Boston-based violist and Korean Adoptee, Lauren Nelson is a versatile chamber and orchestral musician who is equally at home on both modern and historically informed instruments. As a Waldorf student growing up in rural southern New Hampshire, she fostered a love for the arts from an early age. Inspired by the collaborative spirit of chamber music, she quickly recognized that her viola would be a lifelong companion.
She appears regularly with some of the nation’s leading period ensembles including Boston Baroque and Handel + Haydn Society and of course, the Apreggione Ensemble.

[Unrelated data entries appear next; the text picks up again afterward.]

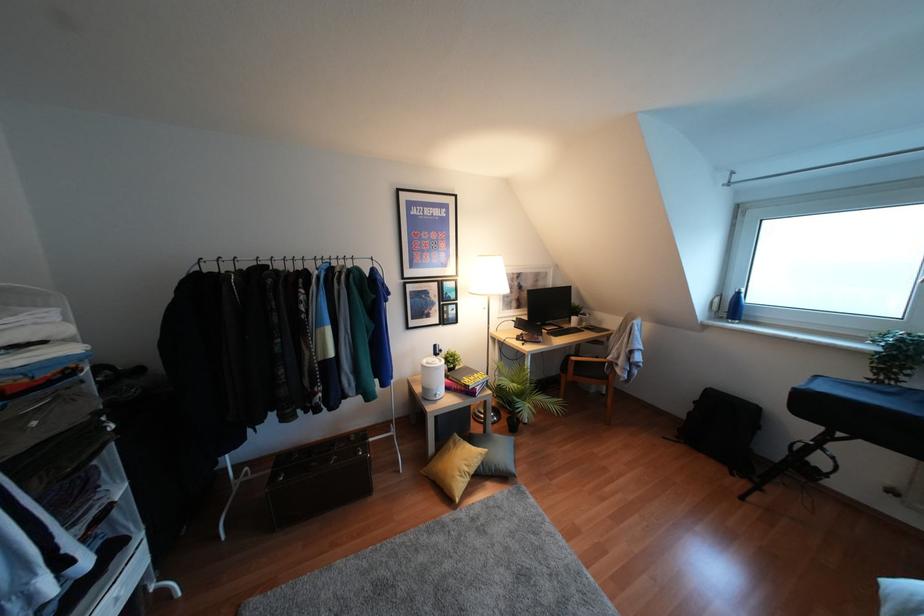
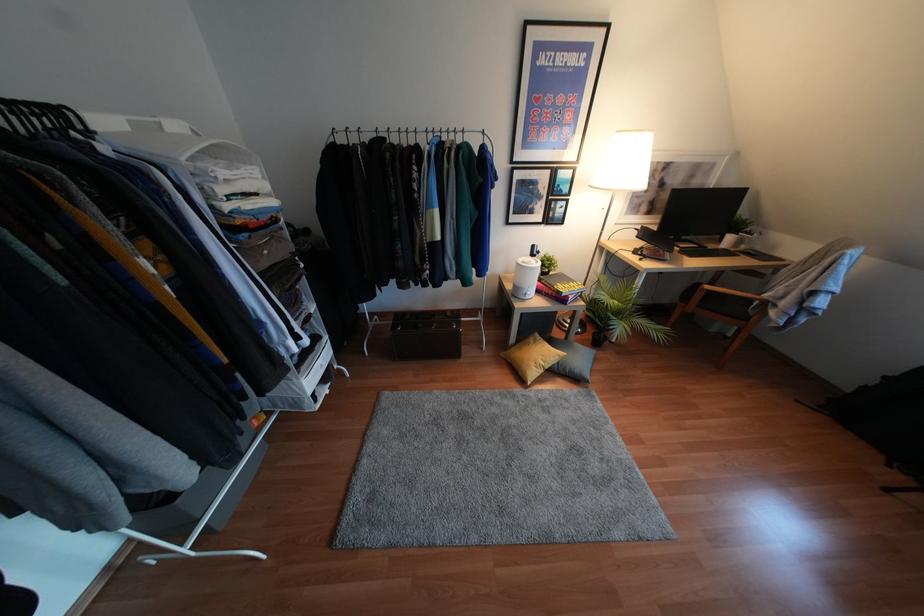
The point at (466, 469) is marked in the first image. Where is the corresponding point in the second image?

(541, 363)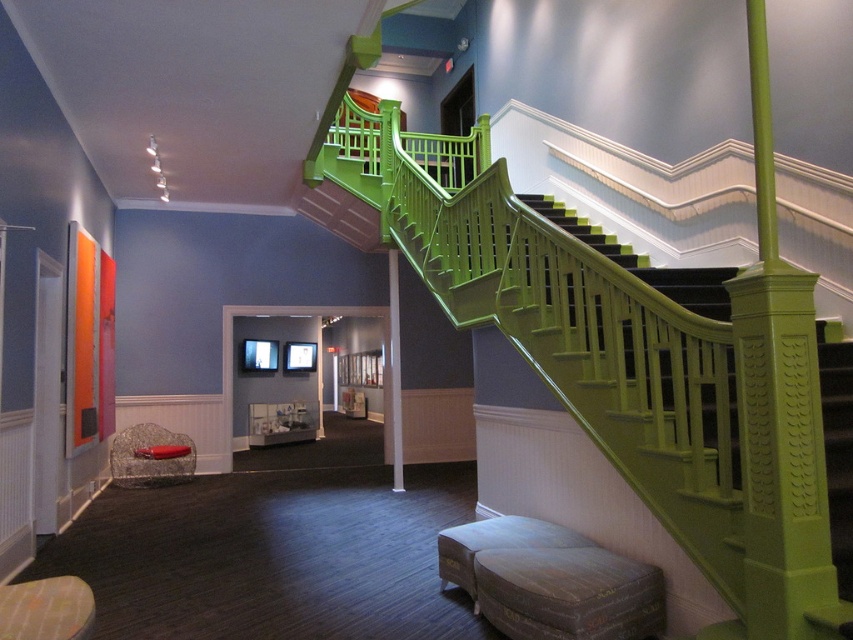
Question: Does distressed brown leather stool at lower center appear on the right side of velvet grey ottoman at lower center?

Choices:
 (A) no
 (B) yes

Answer: (B)

Question: Which object appears farthest from the camera in this image?

Choices:
 (A) velvet grey ottoman at lower center
 (B) distressed brown leather stool at lower center

Answer: (A)

Question: Can you confirm if distressed brown leather stool at lower center is bigger than velvet grey ottoman at lower center?

Choices:
 (A) yes
 (B) no

Answer: (B)

Question: Which point appears farthest from the camera in this image?

Choices:
 (A) (483, 582)
 (B) (486, 522)

Answer: (B)

Question: Is distressed brown leather stool at lower center smaller than velvet grey ottoman at lower center?

Choices:
 (A) yes
 (B) no

Answer: (A)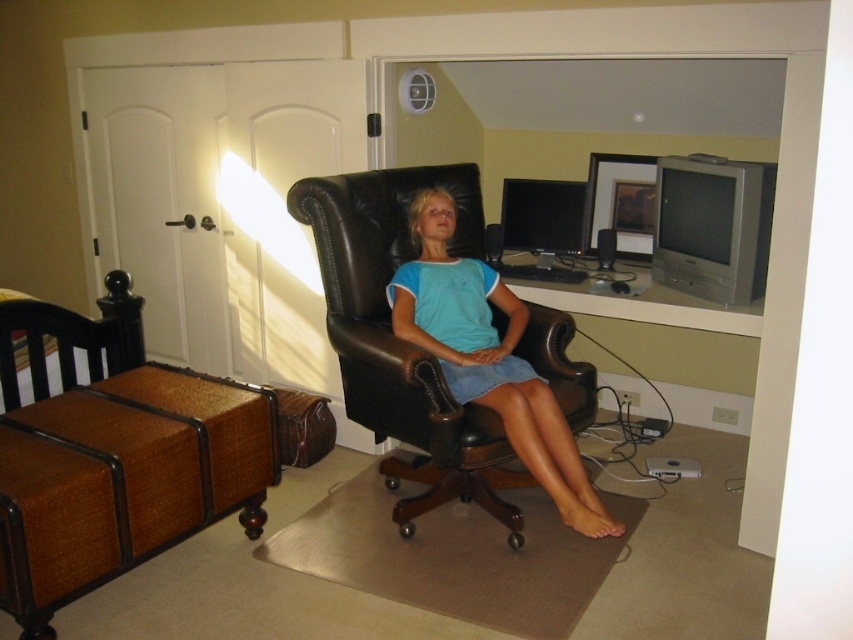
Question: Is matte black computer desk at upper right in front of matte black monitor at upper right?

Choices:
 (A) no
 (B) yes

Answer: (B)

Question: Which object is farther from the camera taking this photo?

Choices:
 (A) matte black monitor at upper right
 (B) silver metallic television at upper right

Answer: (A)

Question: Does silver metallic television at upper right appear on the left side of matte black monitor at upper right?

Choices:
 (A) yes
 (B) no

Answer: (B)

Question: Which object is the farthest from the matte black computer desk at upper right?

Choices:
 (A) brown wicker swivel chair at left
 (B) matte black monitor at upper right
 (C) matte blue shirt at center

Answer: (A)

Question: Which point is farther to the camera?

Choices:
 (A) matte black computer desk at upper right
 (B) matte blue shirt at center
 (C) silver metallic television at upper right
 (D) matte black monitor at upper right

Answer: (D)

Question: Is matte black computer desk at upper right bigger than matte black monitor at upper right?

Choices:
 (A) no
 (B) yes

Answer: (B)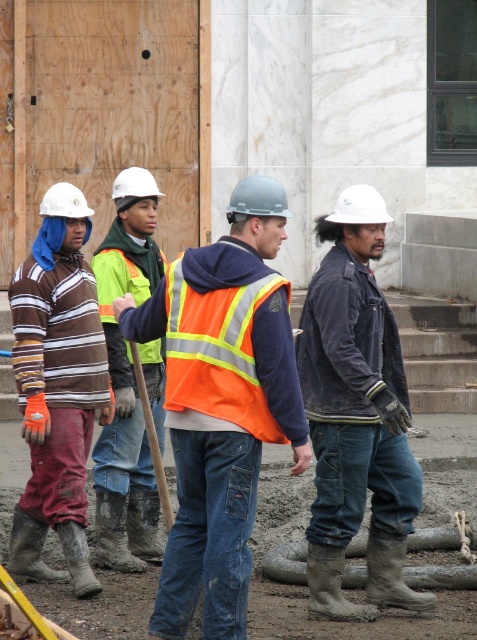
Question: Does dark gray leather jacket at center have a lesser width compared to matte brown striped shirt at left?

Choices:
 (A) no
 (B) yes

Answer: (A)

Question: Which of the following is the farthest from the observer?

Choices:
 (A) dark gray leather jacket at center
 (B) orange reflective vest at center
 (C) matte brown striped shirt at left

Answer: (C)

Question: Is matte brown striped shirt at left positioned behind reflective orange safety vest at center?

Choices:
 (A) no
 (B) yes

Answer: (A)

Question: Based on their relative distances, which object is farther from the orange reflective safety vest at center?

Choices:
 (A) matte brown striped shirt at left
 (B) orange reflective vest at center
 (C) reflective orange safety vest at center
 (D) dark gray leather jacket at center

Answer: (C)

Question: Considering the real-world distances, which object is closest to the reflective orange safety vest at center?

Choices:
 (A) orange reflective safety vest at center
 (B) dark gray leather jacket at center
 (C) orange reflective vest at center
 (D) matte brown striped shirt at left

Answer: (D)

Question: Can you confirm if dark gray leather jacket at center is thinner than reflective orange safety vest at center?

Choices:
 (A) no
 (B) yes

Answer: (A)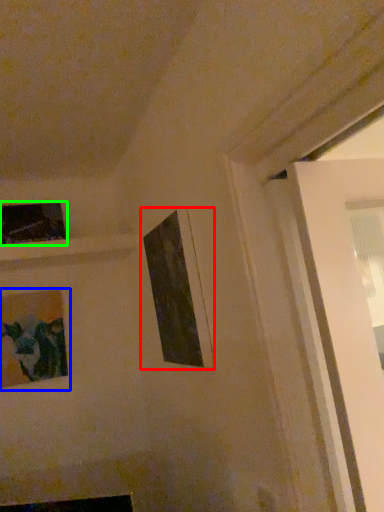
Question: Considering the real-world distances, which object is farthest from picture frame (highlighted by a red box)? picture frame (highlighted by a blue box) or picture frame (highlighted by a green box)?

Choices:
 (A) picture frame
 (B) picture frame

Answer: (B)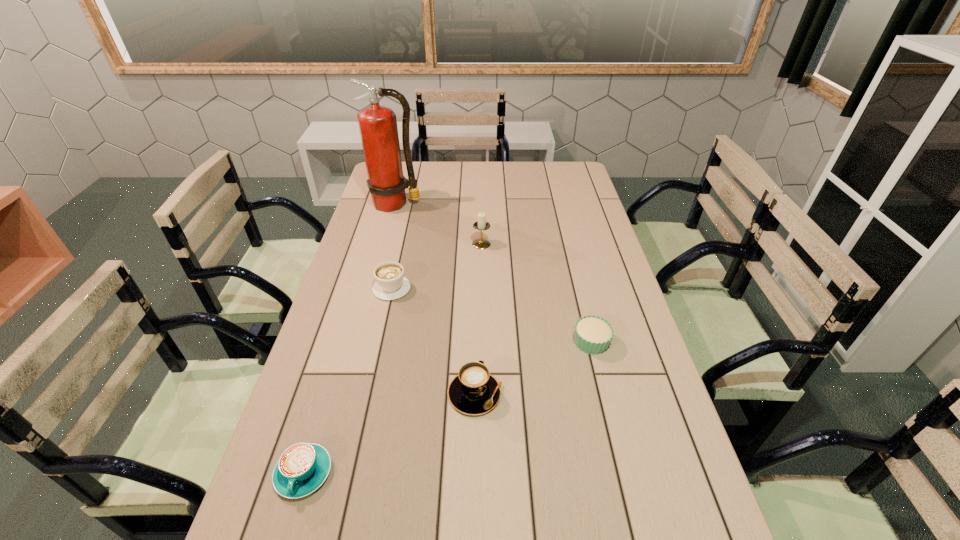
The image size is (960, 540). I want to click on vacant area that lies between the rightmost cappuccino and the fire extinguisher, so click(436, 299).

Where is `vacant space that is in between the candle holder and the fourth nearest object`? The width and height of the screenshot is (960, 540). vacant space that is in between the candle holder and the fourth nearest object is located at coordinates (437, 266).

I want to click on empty space between the fire extinguisher and the rightmost cappuccino, so click(436, 299).

You are a GUI agent. You are given a task and a screenshot of the screen. Output one action in this format:
    pyautogui.click(x=<x>, y=<y>)
    Task: Click on the free space between the rightmost object and the tallest object
    
    Given the screenshot: What is the action you would take?
    pyautogui.click(x=493, y=273)

This screenshot has height=540, width=960. In order to click on the second closest object relative to the shortest cappuccino in this screenshot , I will do `click(390, 284)`.

Locate an element on the screen. the closest object to the shortest cappuccino is located at coordinates (474, 391).

Select which cappuccino appears as the closest to the second farthest cappuccino. Please provide its 2D coordinates. Your answer should be formatted as a tuple, i.e. [(x, y)], where the tuple contains the x and y coordinates of a point satisfying the conditions above.

[(302, 468)]

You are a GUI agent. You are given a task and a screenshot of the screen. Output one action in this format:
    pyautogui.click(x=<x>, y=<y>)
    Task: Click on the second closest cappuccino to the second nearest object
    This screenshot has width=960, height=540.
    Given the screenshot: What is the action you would take?
    pyautogui.click(x=390, y=284)

Where is `vacant space that satisfies the following two spatial constraints: 1. at the nozzle of the fire extinguisher; 2. on the left side of the candle holder`? This screenshot has height=540, width=960. vacant space that satisfies the following two spatial constraints: 1. at the nozzle of the fire extinguisher; 2. on the left side of the candle holder is located at coordinates (385, 244).

You are a GUI agent. You are given a task and a screenshot of the screen. Output one action in this format:
    pyautogui.click(x=<x>, y=<y>)
    Task: Click on the free spot that satisfies the following two spatial constraints: 1. at the nozzle of the fifth farthest object; 2. on the left side of the farthest object
    
    Given the screenshot: What is the action you would take?
    pyautogui.click(x=344, y=394)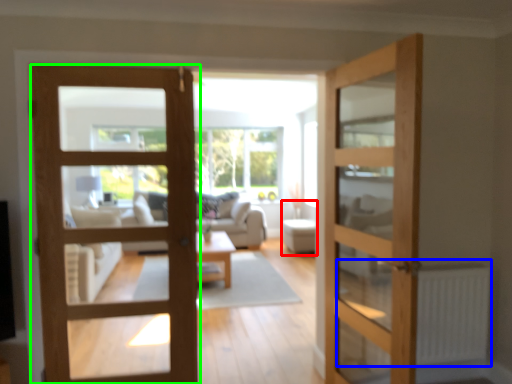
Question: Estimate the real-world distances between objects in this image. Which object is farther from furniture (highlighted by a red box), radiator (highlighted by a blue box) or door (highlighted by a green box)?

Choices:
 (A) radiator
 (B) door

Answer: (B)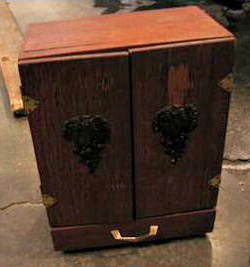
I want to click on wood piece, so click(12, 47).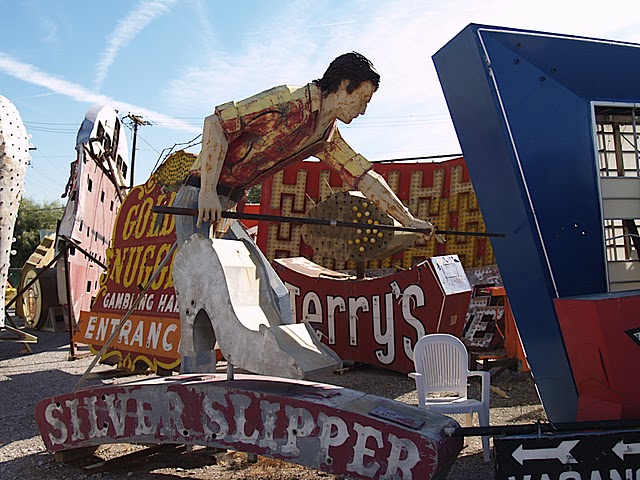
Where is `prop`? The image size is (640, 480). prop is located at coordinates (91, 232).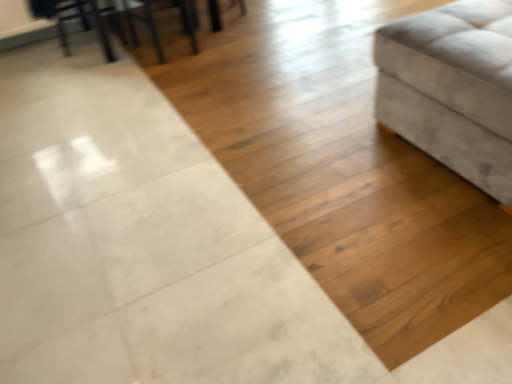
The image size is (512, 384). Describe the element at coordinates (452, 88) in the screenshot. I see `suede-like beige ottoman at right` at that location.

This screenshot has height=384, width=512. Find the location of `suede-like beige ottoman at right`. suede-like beige ottoman at right is located at coordinates (452, 88).

Can you tell me how much suede-like beige ottoman at right and wooden table at upper left differ in facing direction?

There is a 178-degree angle between the facing directions of suede-like beige ottoman at right and wooden table at upper left.

From a real-world perspective, is suede-like beige ottoman at right located beneath wooden table at upper left?

No, from a real-world perspective, suede-like beige ottoman at right is not under wooden table at upper left.

Could wooden table at upper left be considered to be inside suede-like beige ottoman at right?

No.

Does metallic silver swivel chair at upper left have a smaller size compared to metallic black chair at upper left?

Actually, metallic silver swivel chair at upper left might be larger than metallic black chair at upper left.

Could you tell me if metallic silver swivel chair at upper left is facing metallic black chair at upper left?

No, metallic silver swivel chair at upper left is not turned towards metallic black chair at upper left.

In the scene shown: Is metallic silver swivel chair at upper left to the left of metallic black chair at upper left from the viewer's perspective?

Correct, you'll find metallic silver swivel chair at upper left to the left of metallic black chair at upper left.

Is there a large distance between metallic silver swivel chair at upper left and metallic black chair at upper left?

They are positioned close to each other.

Which point is more distant from viewer, (48, 10) or (482, 130)?

The point (48, 10) is behind.

Is metallic silver swivel chair at upper left to the right of suede-like beige ottoman at right from the viewer's perspective?

Incorrect, metallic silver swivel chair at upper left is not on the right side of suede-like beige ottoman at right.

Is metallic silver swivel chair at upper left spatially inside suede-like beige ottoman at right, or outside of it?

metallic silver swivel chair at upper left is spatially situated outside suede-like beige ottoman at right.

Are metallic silver swivel chair at upper left and suede-like beige ottoman at right far apart?

metallic silver swivel chair at upper left is positioned a significant distance from suede-like beige ottoman at right.

Does wooden table at upper left turn towards suede-like beige ottoman at right?

Yes.

Would you consider wooden table at upper left to be distant from suede-like beige ottoman at right?

Yes, wooden table at upper left and suede-like beige ottoman at right are located far from each other.

Measure the distance between wooden table at upper left and suede-like beige ottoman at right.

wooden table at upper left is 6.62 feet away from suede-like beige ottoman at right.

Identify the location of table on the left of suede-like beige ottoman at right. (97, 20).

Which of these two, metallic black chair at upper left or wooden table at upper left, is smaller?

metallic black chair at upper left is smaller.

Is point (193, 42) closer or farther from the camera than point (65, 15)?

Point (193, 42) is closer to the camera than point (65, 15).

Does metallic black chair at upper left have a lesser height compared to wooden table at upper left?

In fact, metallic black chair at upper left may be taller than wooden table at upper left.

Image resolution: width=512 pixels, height=384 pixels. What are the coordinates of `chair that appears below the wooden table at upper left (from the image's perspective)` in the screenshot? It's located at (145, 23).

Would you say metallic silver swivel chair at upper left is part of suede-like beige ottoman at right's contents?

No, metallic silver swivel chair at upper left is located outside of suede-like beige ottoman at right.

Which is more to the right, suede-like beige ottoman at right or metallic silver swivel chair at upper left?

Positioned to the right is suede-like beige ottoman at right.

Can you tell me how much suede-like beige ottoman at right and metallic silver swivel chair at upper left differ in facing direction?

89.6 degrees.

Who is smaller, suede-like beige ottoman at right or metallic silver swivel chair at upper left?

Smaller between the two is metallic silver swivel chair at upper left.

From the picture: Between metallic silver swivel chair at upper left and wooden table at upper left, which one is positioned in front?

Positioned in front is wooden table at upper left.

Can you confirm if metallic silver swivel chair at upper left is wider than wooden table at upper left?

In fact, metallic silver swivel chair at upper left might be narrower than wooden table at upper left.

Is metallic silver swivel chair at upper left positioned with its back to wooden table at upper left?

That's right, metallic silver swivel chair at upper left is facing away from wooden table at upper left.

Locate an element on the screen. The width and height of the screenshot is (512, 384). table located behind the suede-like beige ottoman at right is located at coordinates (97, 20).

Find the location of a particular element. chair located in front of the metallic silver swivel chair at upper left is located at coordinates (145, 23).

From the image, which object appears to be nearer to suede-like beige ottoman at right, metallic black chair at upper left or wooden table at upper left?

Among the two, metallic black chair at upper left is located nearer to suede-like beige ottoman at right.

When comparing their distances from metallic black chair at upper left, does suede-like beige ottoman at right or metallic silver swivel chair at upper left seem closer?

metallic silver swivel chair at upper left is positioned closer to the anchor metallic black chair at upper left.

Considering their positions, is metallic black chair at upper left positioned closer to wooden table at upper left than suede-like beige ottoman at right?

metallic black chair at upper left is positioned closer to the anchor wooden table at upper left.

When comparing their distances from metallic black chair at upper left, does metallic silver swivel chair at upper left or wooden table at upper left seem further?

Among the two, metallic silver swivel chair at upper left is located further to metallic black chair at upper left.

From the image, which object appears to be nearer to metallic silver swivel chair at upper left, suede-like beige ottoman at right or wooden table at upper left?

wooden table at upper left is closer to metallic silver swivel chair at upper left.

Considering their positions, is wooden table at upper left positioned further to metallic silver swivel chair at upper left than metallic black chair at upper left?

metallic black chair at upper left lies further to metallic silver swivel chair at upper left than the other object.

Looking at the image, which one is located further to wooden table at upper left, metallic black chair at upper left or metallic silver swivel chair at upper left?

metallic black chair at upper left.

Which object lies further to the anchor point metallic black chair at upper left, metallic silver swivel chair at upper left or suede-like beige ottoman at right?

suede-like beige ottoman at right lies further to metallic black chair at upper left than the other object.

The image size is (512, 384). Find the location of `chair situated between wooden table at upper left and suede-like beige ottoman at right from left to right`. chair situated between wooden table at upper left and suede-like beige ottoman at right from left to right is located at coordinates (145, 23).

Find the location of a particular element. The height and width of the screenshot is (384, 512). chair between metallic silver swivel chair at upper left and suede-like beige ottoman at right from left to right is located at coordinates (145, 23).

Where is `table between metallic silver swivel chair at upper left and suede-like beige ottoman at right from left to right`? table between metallic silver swivel chair at upper left and suede-like beige ottoman at right from left to right is located at coordinates (97, 20).

The image size is (512, 384). In order to click on table between metallic silver swivel chair at upper left and metallic black chair at upper left in the horizontal direction in this screenshot , I will do `click(97, 20)`.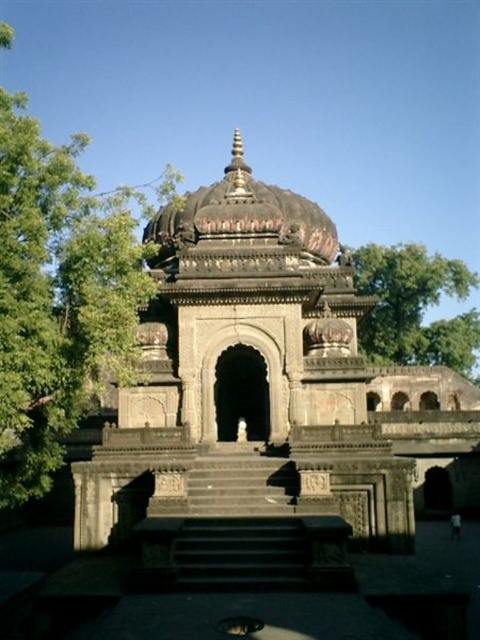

Dedicated to contemporary music, Lauren is the violist of the Semiosis Quartet, whose recent projects include a residency at Tanglewood and a program of works by female composers supported by the American Music Project. She also performs and records with Emmanuel Music, Boston Modern Orchestra Project, Odyssey Opera, Cantata Singers, New Bedford Symphony Orchestra, and Monadnock Music.
Lauren holds degrees in music performance from New England Conservatory, the University of Kentucky School of Music, and the Eastman School of Music. Her teachers have included Roger Tapping, Deborah Lander and John Graham. On historical viola she has studied with Adam LaMotte, Patrick Jordan, Marc Destrubé, Robert Mealy, Elizabeth Blumenstock and Julia Wedman.
When she’s not practicing or performing you can find Lauren deep in the woods, foraging for mushrooms with her husband, composer Steven Snowden, or studying Korean and hanging out with her 10 month old daughter.